_作業内容_:
2025年問題の文章を、「これまで2025年問題により」から「人(17・4%)と急増する。」までもう一度書き、その中の「堺屋氏」を「堺屋太一氏」に置き換えること。

_対象文章_:

....

「団塊(だんかい)の世代」全員が75歳以上の後期高齢者となる2025年になった。医療や介護など社会保障費が急増、少子高齢化による労働力人口の縮小、介護職などの担い手不足の深刻化などが想定されており、これらを総合して「2025年問題」と呼ぶ。
これまで2025年問題により、医療や介護の体制維持が困難になると指摘されてきたが、根本的な手当はされてこなかった。問題に対応する元年となるが、綱渡りの社会保障制度をどうやって持続可能な設計に見直すか、中長期的な視点の備えが早急に必要だ。
終戦直後の1947年から49年までのベビーブーム生まれを団塊の世代と名付けたのは、作家の堺屋太一(さかいやたいち)氏だった。3年間の出生数は計800万人余り。前後の世代に比べて2割も多い。
40年以上前に発表した同名小説で堺屋氏は、団塊世代が高齢化し福祉予算が膨張する近未来を予測。登場人物は「やがて若い世代の反乱が起きるかもしれませんよ」と警鐘を鳴らしていた。今年、団塊の世代が全員後期高齢者となり、小説の設定が現実社会となった。堺屋氏には先見の明があったといえる。
国立社会保障・人口問題研究所の「日本の地域別将来推計人口(2023年推計)」によると、本県の75歳以上人口と全体に占める割合は、2020年が27万1千人(14%)だったのに対し、25年は32万5千人(17・4%)と急増する。

....

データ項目
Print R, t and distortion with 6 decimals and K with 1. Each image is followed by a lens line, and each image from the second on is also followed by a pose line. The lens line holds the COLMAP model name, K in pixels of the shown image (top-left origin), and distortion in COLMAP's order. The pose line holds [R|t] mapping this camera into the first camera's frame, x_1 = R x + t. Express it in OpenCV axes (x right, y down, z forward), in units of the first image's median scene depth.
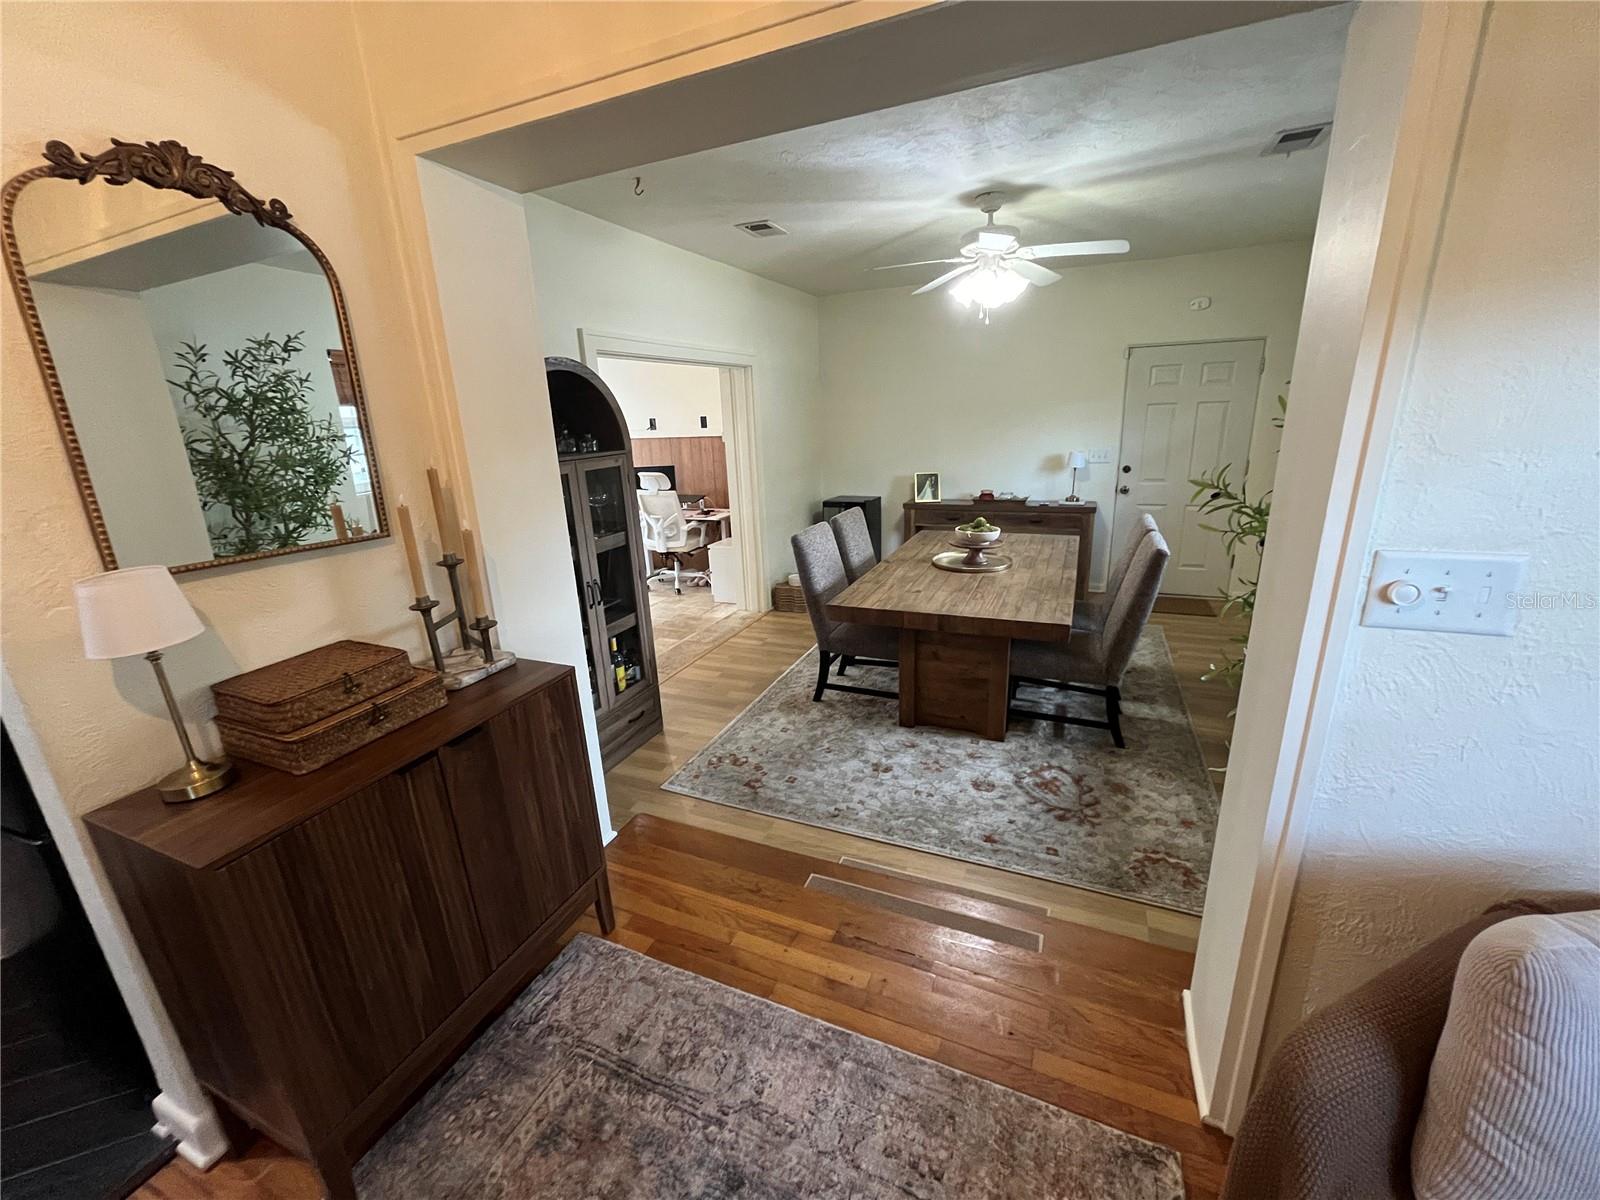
lens RADIAL K [[644.9, 0, 796.6], [0, 644.9, 597.2], [0, 0, 1]] dist [-0.003350, -0.000146]
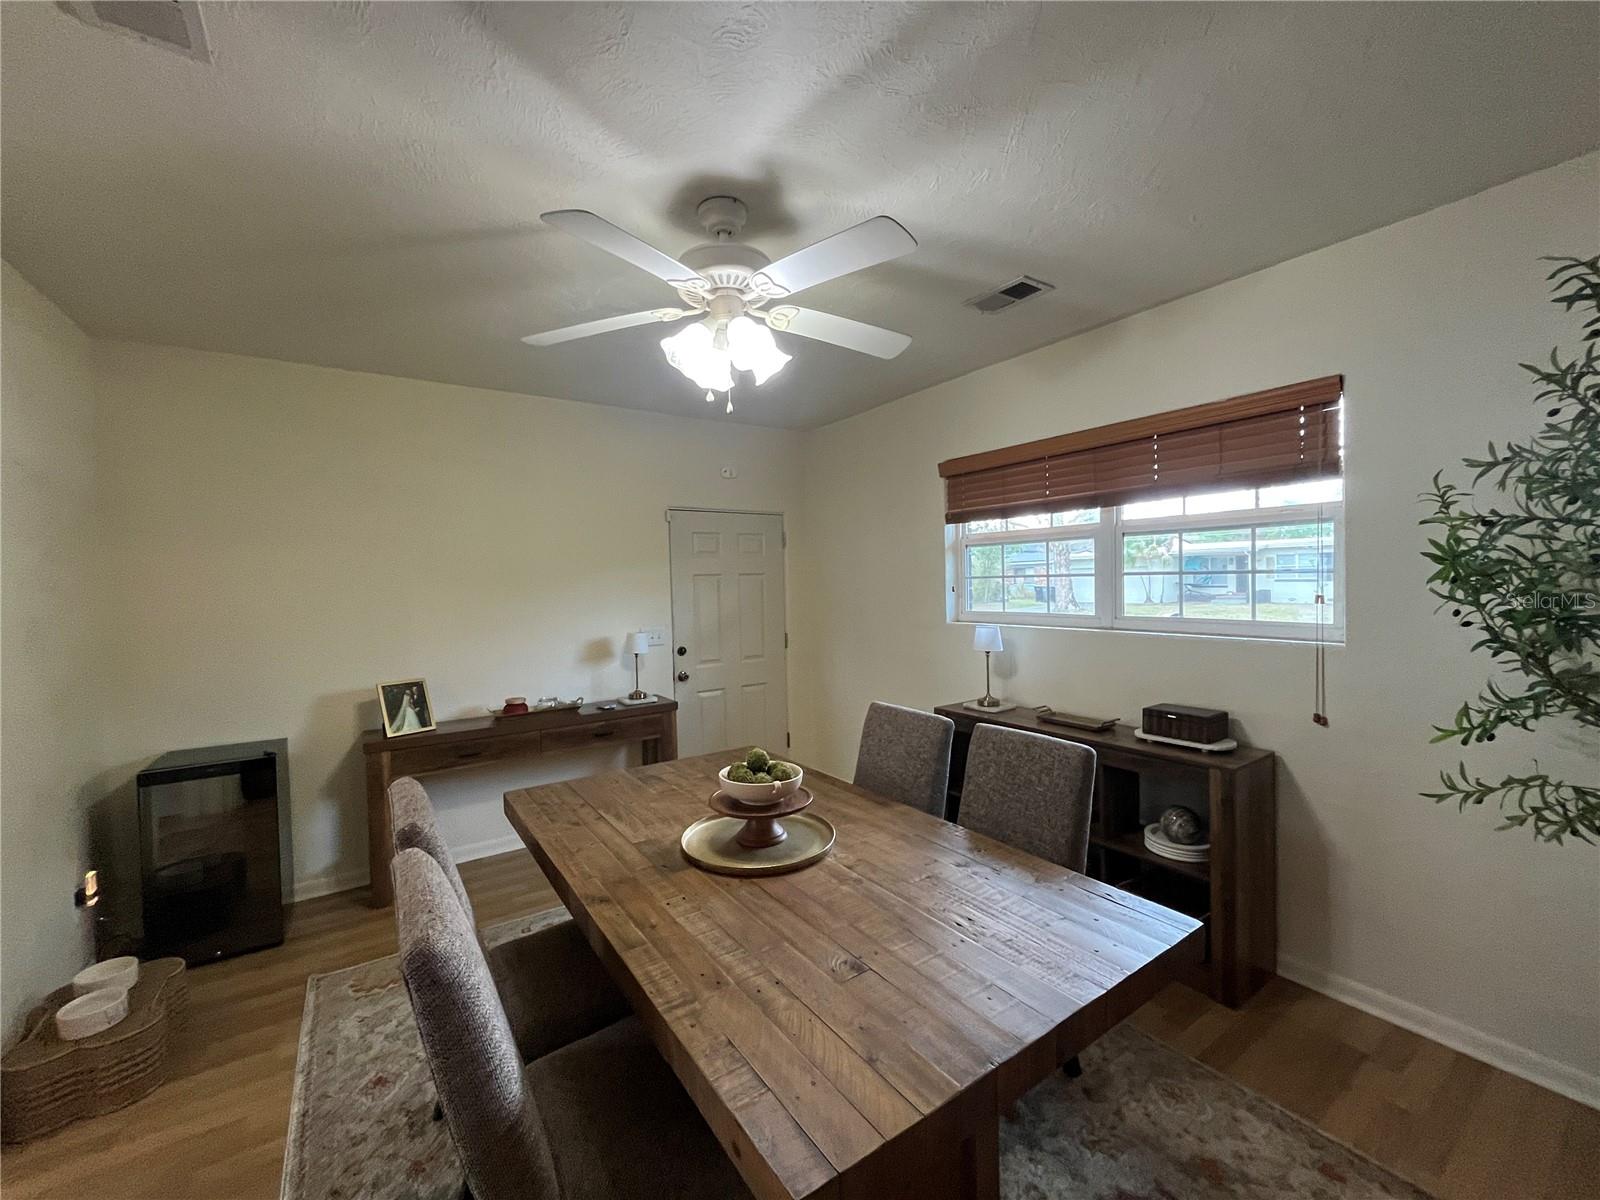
lens RADIAL K [[644.9, 0, 797.1], [0, 644.9, 600.7], [0, 0, 1]] dist [-0.003350, -0.000146]
pose [[0.534538, 0.000031, 0.845145, -0.097253], [0.236616, 0.960003, -0.149690, -0.102399], [-0.811346, 0.279990, 0.513150, 0.442033]]
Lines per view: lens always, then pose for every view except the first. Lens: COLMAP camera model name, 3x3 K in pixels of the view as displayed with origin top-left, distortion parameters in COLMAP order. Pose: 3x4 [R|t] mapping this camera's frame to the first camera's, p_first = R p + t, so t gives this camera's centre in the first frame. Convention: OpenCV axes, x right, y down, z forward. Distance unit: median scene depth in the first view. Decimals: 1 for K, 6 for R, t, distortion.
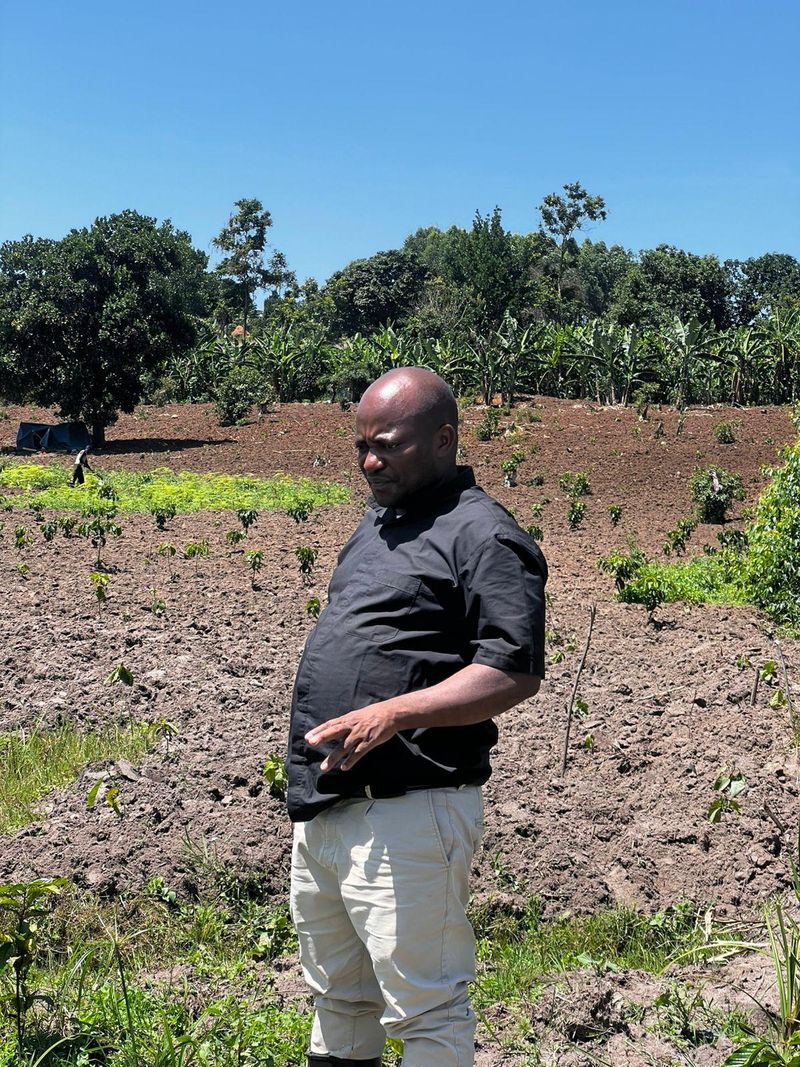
lens RADIAL K [[2377.4, 0, 401.8], [0, 2377.4, 560.2], [0, 0, 1]] dist [-0.159234, 4.788782]
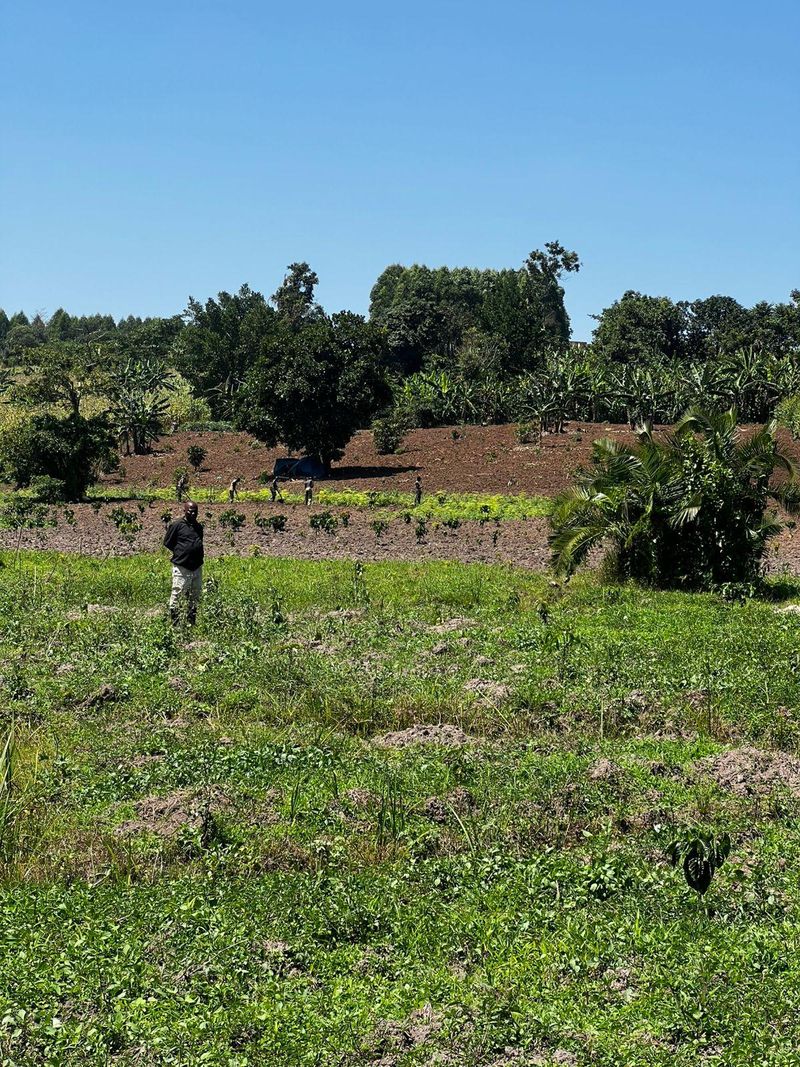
lens RADIAL K [[2388.7, 0, 400.0], [0, 2388.7, 533.5], [0, 0, 1]] dist [-0.822620, 22.769935]
pose [[0.997656, -0.028452, 0.062232, -0.107126], [0.029017, 0.999545, -0.008188, 0.000727], [-0.061970, 0.009974, 0.998028, -0.270247]]
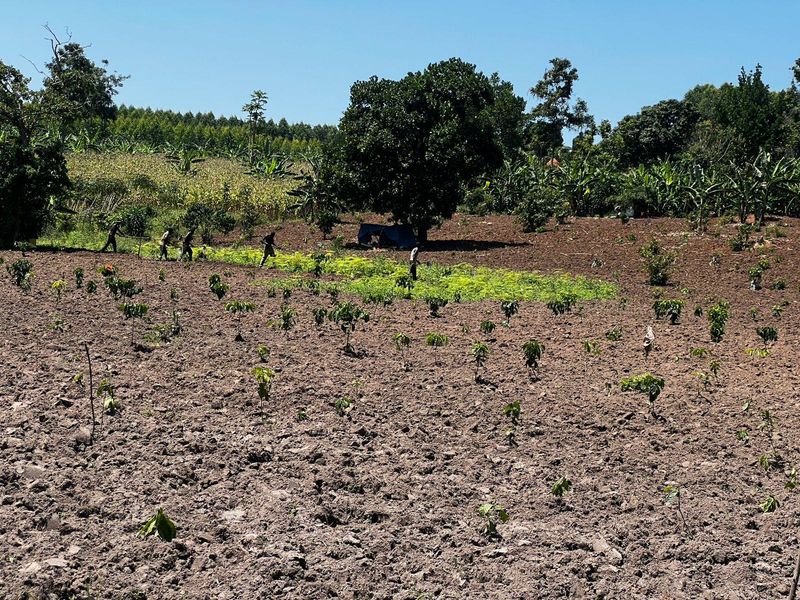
lens RADIAL K [[1782.5, 0, 400.0], [0, 1782.5, 300.0], [0, 0, 1]] dist [-0.159234, 4.788782]
pose [[0.987344, 0.038118, -0.153945, 0.003825], [-0.041248, 0.999001, -0.017185, -0.001508], [0.153137, 0.023317, 0.987930, 0.044671]]
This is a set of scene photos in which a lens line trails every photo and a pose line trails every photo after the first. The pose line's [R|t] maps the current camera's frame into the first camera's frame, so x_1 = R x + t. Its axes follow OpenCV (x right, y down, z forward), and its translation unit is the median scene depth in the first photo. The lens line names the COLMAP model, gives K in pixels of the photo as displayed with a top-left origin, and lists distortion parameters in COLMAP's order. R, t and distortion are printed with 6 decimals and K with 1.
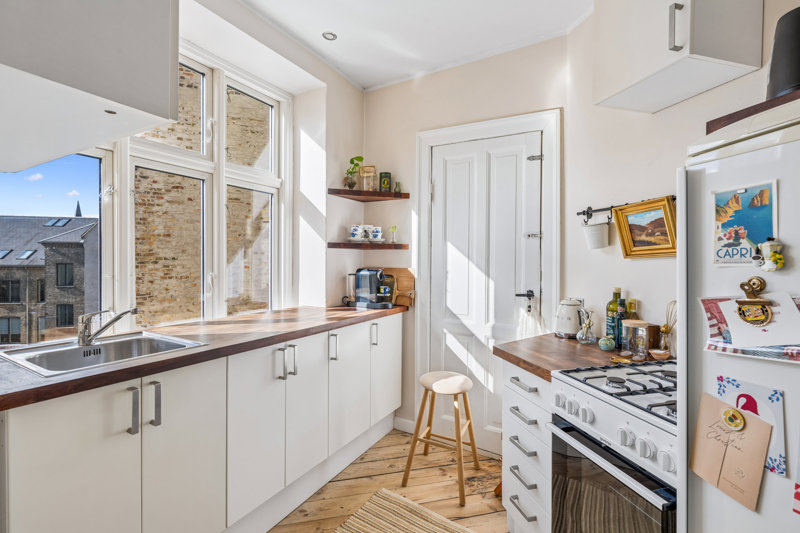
lens RADIAL K [[362.8, 0, 401.2], [0, 362.8, 263.8], [0, 0, 1]] dist [-0.002391, -0.000067]
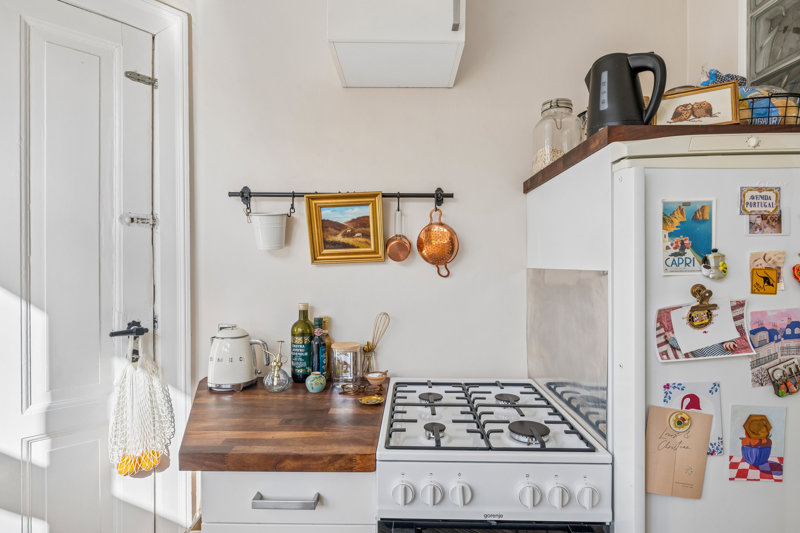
lens RADIAL K [[421.1, 0, 400.2], [0, 421.1, 269.7], [0, 0, 1]] dist [-0.002922, -0.000255]
pose [[0.262822, -0.010098, 0.964792, -0.182896], [0.005320, 0.999945, 0.009017, -0.009343], [-0.964830, 0.002763, 0.262861, 0.583972]]
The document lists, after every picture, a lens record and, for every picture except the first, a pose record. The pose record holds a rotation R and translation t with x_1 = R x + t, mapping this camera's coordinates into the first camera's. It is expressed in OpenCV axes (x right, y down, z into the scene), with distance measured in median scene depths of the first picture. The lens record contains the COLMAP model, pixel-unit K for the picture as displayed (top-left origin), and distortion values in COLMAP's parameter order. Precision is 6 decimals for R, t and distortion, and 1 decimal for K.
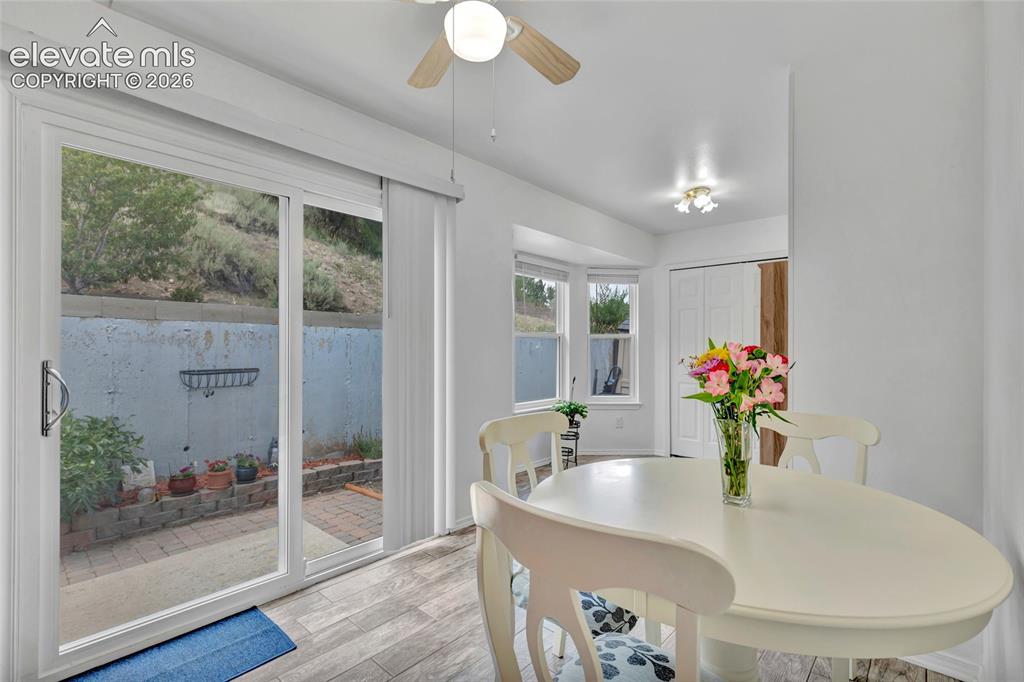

....

_回答_:
これまで2025年問題により、医療や介護の体制維持が困難になると指摘されてきたが、根本的な手当はされてこなかった。問題に対応する元年となるが、綱渡りの社会保障制度をどうやって持続可能な設計に見直すか、中長期的な視点の備えが早急に必要だ。
終戦直後の1947年から49年までのベビーブーム生まれを団塊の世代と名付けたのは、作家の堺屋太一(さかいやたいち)氏だった。3年間の出生数は計800万人余り。前後の世代に比べて2割も多い。
40年以上前に発表した同名小説で堺屋太一氏は、団塊世代が高齢化し福祉予算が膨張する近未来を予測。登場人物は「やがて若い世代の反乱が起きるかもしれませんよ」と警鐘を鳴らしていた。今年、団塊の世代が全員後期高齢者となり、小説の設定が現実社会となった。堺屋太一氏には先見の明があったといえる。
国立社会保障・人口問題研究所の「日本の地域別将来推計人口(2023年推計)」によると、本県の75歳以上人口と全体に占める割合は、2020年が27万1千人(14%)だったのに対し、25年は32万5千人(17・4%)と急増する。